Bangsat gw suaminya ****** ini dokter umpat Fathar dalam hati , sumpah serapah dan caci maki dia ucapkan dalam hatinya untuk dokter Dika itu.
" Saya doakan ya dokter berhasil menaklukkan mamanya bocah Gemoy ini" ucap Zahra sambil mencubit gemes pipi Diva.
" Saya permisi itu Mamanya menunggu sepertinya udah selesai dari kamar mandi" pamit dokter Dika meninggalkan taman menuju ke tempat di mana Feby berdiri. Feby sendiri sengaja tidak mendekat karena tau itu Fathar yang masih suaminya harusnya.
"Aku mau kembali ke kamar " ucap Fathar tanpa ekspresi.
" Aku dengar-dengar adikmu lagi mempersiapkan pernikahannya" ucap Zahra untuk memecahkan keheningan mereka berdua yang berjalan menuju ke kamar inap Fathar.
"Aku tidak tahu sebaiknya kamu jangan menemuiku lagi meskipun kamu bilang kamu kekasihku, tapi aku tidak merasakan getaran-getaran itu terhadapmu.

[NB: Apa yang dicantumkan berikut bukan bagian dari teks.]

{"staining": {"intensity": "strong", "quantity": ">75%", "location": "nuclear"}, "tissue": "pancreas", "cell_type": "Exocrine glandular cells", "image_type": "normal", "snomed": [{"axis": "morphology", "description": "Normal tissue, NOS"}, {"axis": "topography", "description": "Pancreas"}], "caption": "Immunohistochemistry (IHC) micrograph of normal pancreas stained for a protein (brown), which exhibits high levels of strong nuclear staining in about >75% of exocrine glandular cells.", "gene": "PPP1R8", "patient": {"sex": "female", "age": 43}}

Aku hanya mengenalmu sebagai adik asuh ku waktu kita sama-sama menjadi Taruna di akademi angkatan Udara" jawab Fathar.
" Jadi kamu tidak percaya padaku dan menuduhku berbohong, kamu tidak ingat dulu kamu pernah menyatakan cinta padaku" ucap Zahra.
" Aku akui aku mengingatnya waktu zaman kita Taruna aku pernah menyatakan perasaan itu padamu tapi, untuk saat ini perasaanku sudah tidak ada rasa sama sekali padamu tidak seperti waktu kita menjadi taruna dulu" ucap Fathar.
Sesampainya Fathar di kamar Zahra langsung mengambil tasnya.
" Aku bela-belain cuti hanya untuk menunggumu di rumah sakit tapi ini balasan yang ku terima darimu kamu sungguh tidak menghargai perasaanku" ucap Zahra sambil menangis pergi meninggalkan Fathar sendiri di kamar perawatannya.
Ternyata tidak hanya laki-laki wanita juga punya air mata buaya, ucap Fathar dalam hati sambil tersenyum sinis,lalu menghubungi seseorang.
"Suruh orang memantau nya 24 jam mulai sekarang "ucap Fathar di ponselnya.